**** PROVIDED RECORDS ****

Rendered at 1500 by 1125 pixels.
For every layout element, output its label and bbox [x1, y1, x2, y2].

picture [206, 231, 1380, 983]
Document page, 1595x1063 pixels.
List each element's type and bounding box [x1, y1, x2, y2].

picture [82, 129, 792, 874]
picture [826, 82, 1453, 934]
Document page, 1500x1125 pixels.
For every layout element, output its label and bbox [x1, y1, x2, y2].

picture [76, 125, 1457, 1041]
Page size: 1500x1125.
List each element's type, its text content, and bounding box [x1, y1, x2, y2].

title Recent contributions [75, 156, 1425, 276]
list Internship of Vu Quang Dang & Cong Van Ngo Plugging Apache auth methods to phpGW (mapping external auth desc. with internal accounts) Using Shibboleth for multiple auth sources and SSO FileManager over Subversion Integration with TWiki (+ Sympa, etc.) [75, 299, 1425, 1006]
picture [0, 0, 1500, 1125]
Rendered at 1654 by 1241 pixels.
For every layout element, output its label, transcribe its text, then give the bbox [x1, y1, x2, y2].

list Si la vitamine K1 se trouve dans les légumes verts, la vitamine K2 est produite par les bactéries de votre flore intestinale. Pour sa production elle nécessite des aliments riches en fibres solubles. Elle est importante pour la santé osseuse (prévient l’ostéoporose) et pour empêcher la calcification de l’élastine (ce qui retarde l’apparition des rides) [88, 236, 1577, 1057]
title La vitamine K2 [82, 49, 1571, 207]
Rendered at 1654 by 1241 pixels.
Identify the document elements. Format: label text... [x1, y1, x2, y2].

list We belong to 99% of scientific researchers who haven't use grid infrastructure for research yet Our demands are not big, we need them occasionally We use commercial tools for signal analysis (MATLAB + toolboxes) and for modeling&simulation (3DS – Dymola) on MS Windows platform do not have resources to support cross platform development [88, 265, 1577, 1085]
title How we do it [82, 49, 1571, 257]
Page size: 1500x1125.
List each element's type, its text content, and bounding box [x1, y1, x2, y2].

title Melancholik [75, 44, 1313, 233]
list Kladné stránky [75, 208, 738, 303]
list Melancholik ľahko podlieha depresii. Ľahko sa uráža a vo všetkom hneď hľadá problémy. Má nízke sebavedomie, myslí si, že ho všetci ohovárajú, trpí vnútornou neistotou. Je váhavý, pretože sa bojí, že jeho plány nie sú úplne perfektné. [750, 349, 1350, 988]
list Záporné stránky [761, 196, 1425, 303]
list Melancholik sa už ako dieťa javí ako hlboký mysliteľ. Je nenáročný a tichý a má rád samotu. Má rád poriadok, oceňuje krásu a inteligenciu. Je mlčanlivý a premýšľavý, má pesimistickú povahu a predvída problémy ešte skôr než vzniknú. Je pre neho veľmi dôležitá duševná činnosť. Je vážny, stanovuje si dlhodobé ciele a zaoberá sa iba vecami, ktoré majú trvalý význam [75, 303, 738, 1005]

****

» DO THIS:
Convert the material from the line with "Document page, 1595x1063 pixels." up to and including the line with "picture [76, 125, 1457, 1041]" into a numbered list, skipping any blank lines.

» RESULT FOR THIS EXERCISE:
1. Document page, 1595x1063 pixels.
2. List each element's type and bounding box [x1, y1, x2, y2].
3. picture [82, 129, 792, 874]
4. picture [826, 82, 1453, 934]
5. Document page, 1500x1125 pixels.
6. For every layout element, output its label and bbox [x1, y1, x2, y2].
7. picture [76, 125, 1457, 1041]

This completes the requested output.